Having gained this legitimacy within large swathes of the political spectrum, this escalates into protest, where extremists “use the machinery of democracy to advance their cause”. Protest is a protected right in a liberal democracy, of course, but as Wasiq notes this right can be abused. In a recent case, a protester declared—in front of the police—that he was seeking “Zionist blood”, and nothing was done. The messages sent by law-enforcement not acting on this is that such things are okay.
In the final stage is violence. This has been seen with vandalism and blockading businesses dealing with Israel, and it raises the question of what will happen when there is resistance to these tactics; will it escalate further to attacks on people?
Turning to Islamist violence, Wasiq notes that this is still the primary threat to Britain. The motivating factors include Western responsibility for suffering in the Muslim world—which can be defined as intervening in Iraq or not intervening in Syria—and then perceived threats to Islam or Muslims within the West.
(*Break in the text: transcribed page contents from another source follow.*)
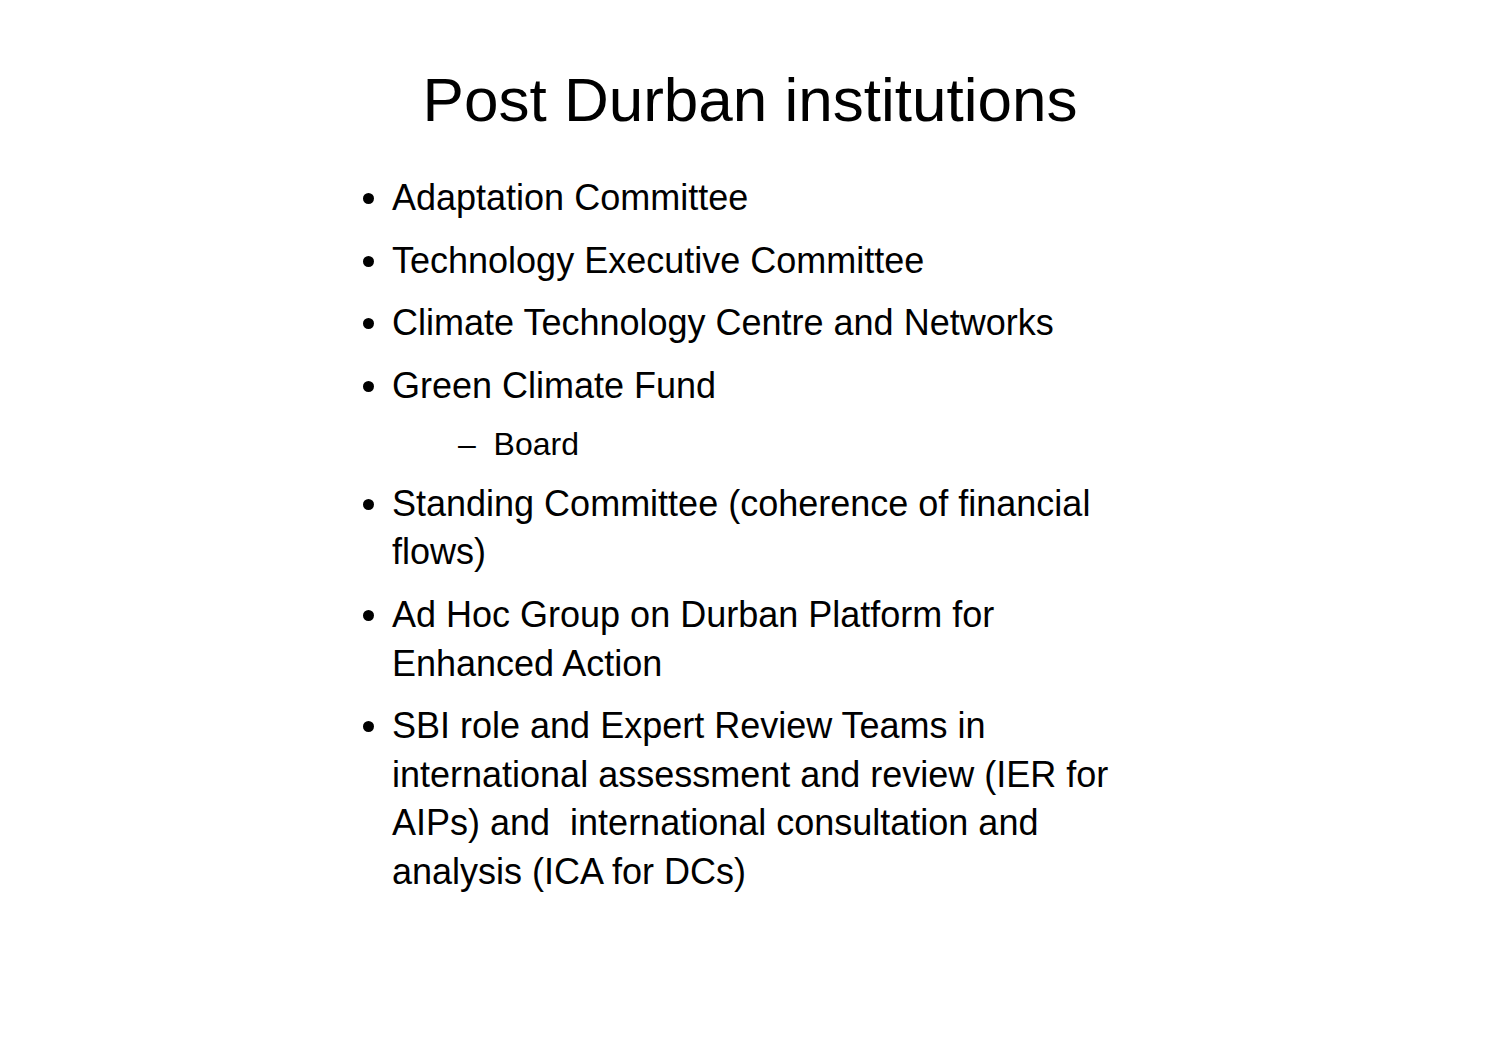Post Durban institutions
Adaptation Committee
Technology Executive Committee
Climate Technology Centre and Networks
Green Climate Fund
Board
Standing Committee (coherence of financial flows)
Ad Hoc Group on Durban Platform for Enhanced Action
SBI role and Expert Review Teams in international assessment and review (IER for AIPs) and international consultation and analysis (ICA for DCs)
Wasiq explains that the jihadist challenge breaks down into “two key threats”: homegrown and international.
In terms of domestic terrorism, there have been thirty-one thwarted attacks in Britain since 2017, some of them from the far-Right but most from Islamists. More worryingly, Wasiq lays out, there are 43,000 people known to the intelligence services in Britain who pose a potential threat, with 23,000 of those having been investigated and 3,000 of them under consistent investigation. Since the Taliban takeover of Afghanistan, there has been a notable outpouring of sympathy from Islamists in Britain for the group, which presents further security risks.
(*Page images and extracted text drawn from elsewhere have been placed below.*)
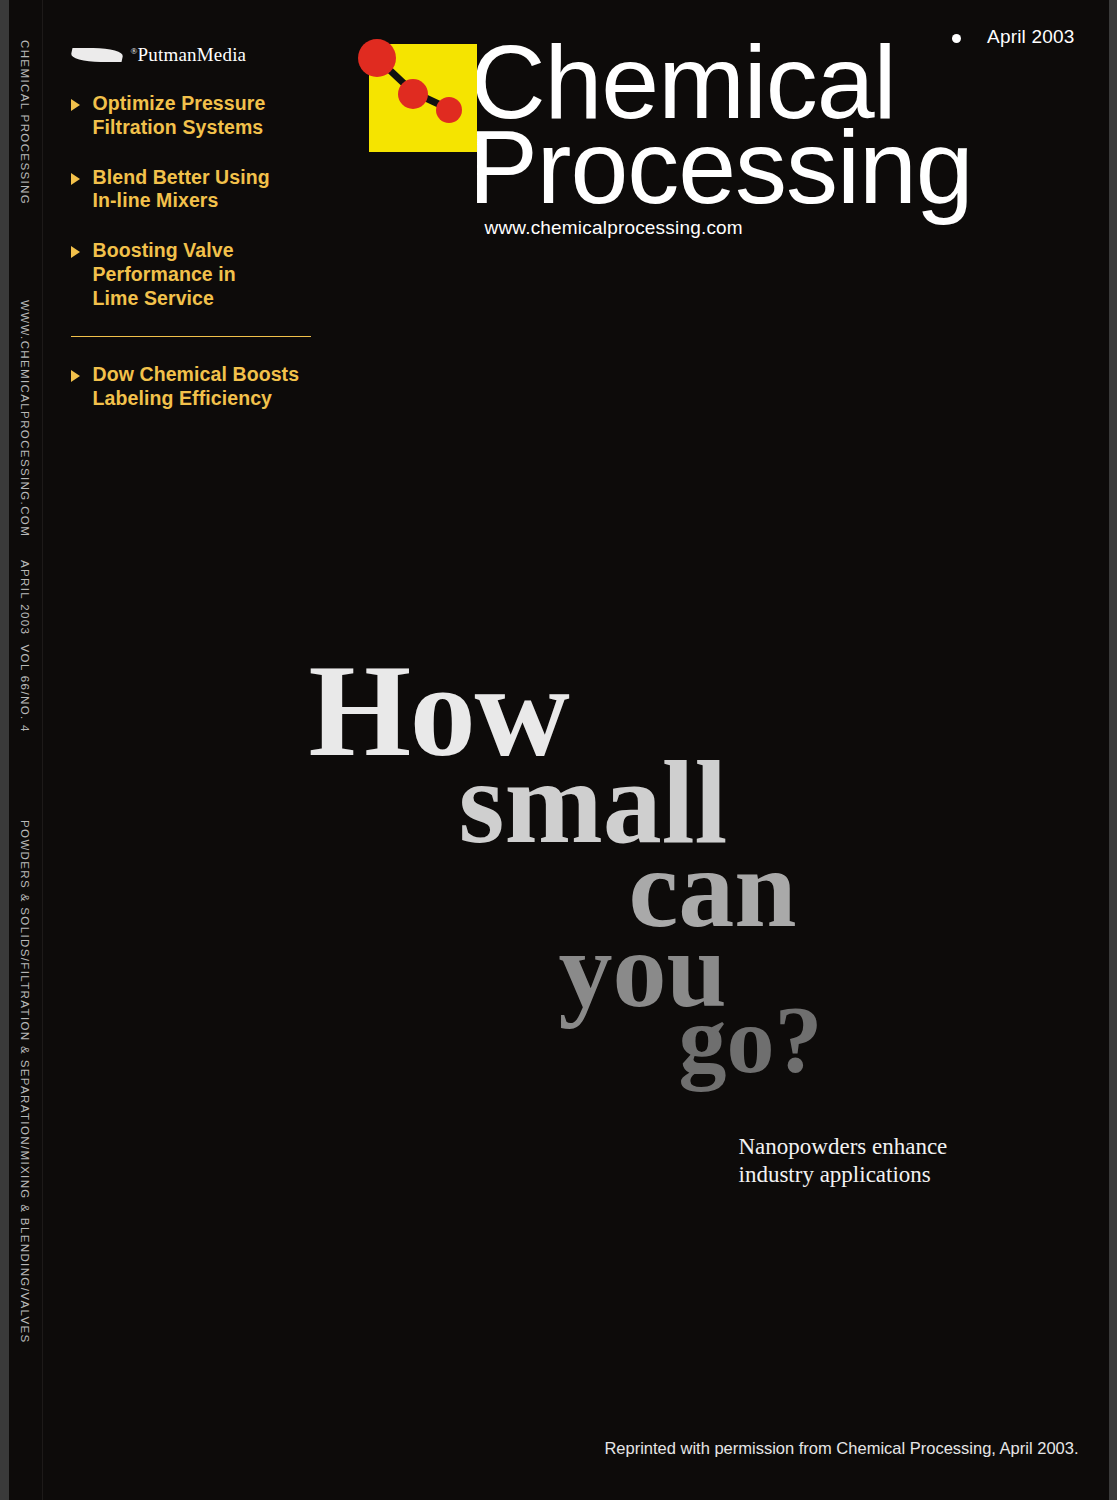CHEMICAL PROCESSING
WWW.CHEMICALPROCESSING.COM
APRIL 2003 VOL 66/NO. 4
POWDERS & SOLIDS/FILTRATION & SEPARATION/MIXING & BLENDING/VALVES
®PutmanMedia
Optimize Pressure
Filtration Systems
Blend Better Using
In-line Mixers
Boosting Valve
Performance in
Lime Service
Dow Chemical Boosts
Labeling Efficiency
April 2003
Chemical Processing
www.chemicalprocessing.com
How small can you go?
Nanopowders enhance
industry applications
Reprinted with permission from Chemical Processing, April 2003.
In terms of foreign attacks, there are some issues with the asylum system but the threats parallel the domestic threats in being low-tech attacks, using knives or homemade explosives, rather than large-scale atrocities such as 9/11 or 7/7. This threat is going to be compounded going forward when the ISIS foreign fighters begin returning to Europe, bringing knowledge and skills that can be used either to radicalize others or to carry out attacks themselves.
In the question and answer period, the panellists handled the issues of whether the Taliban could ever be engaged while it is joined with Al-Qaeda, and the reciprocal radicalization dynamics between an energized jihadist movement and the rising far-Right in Europe.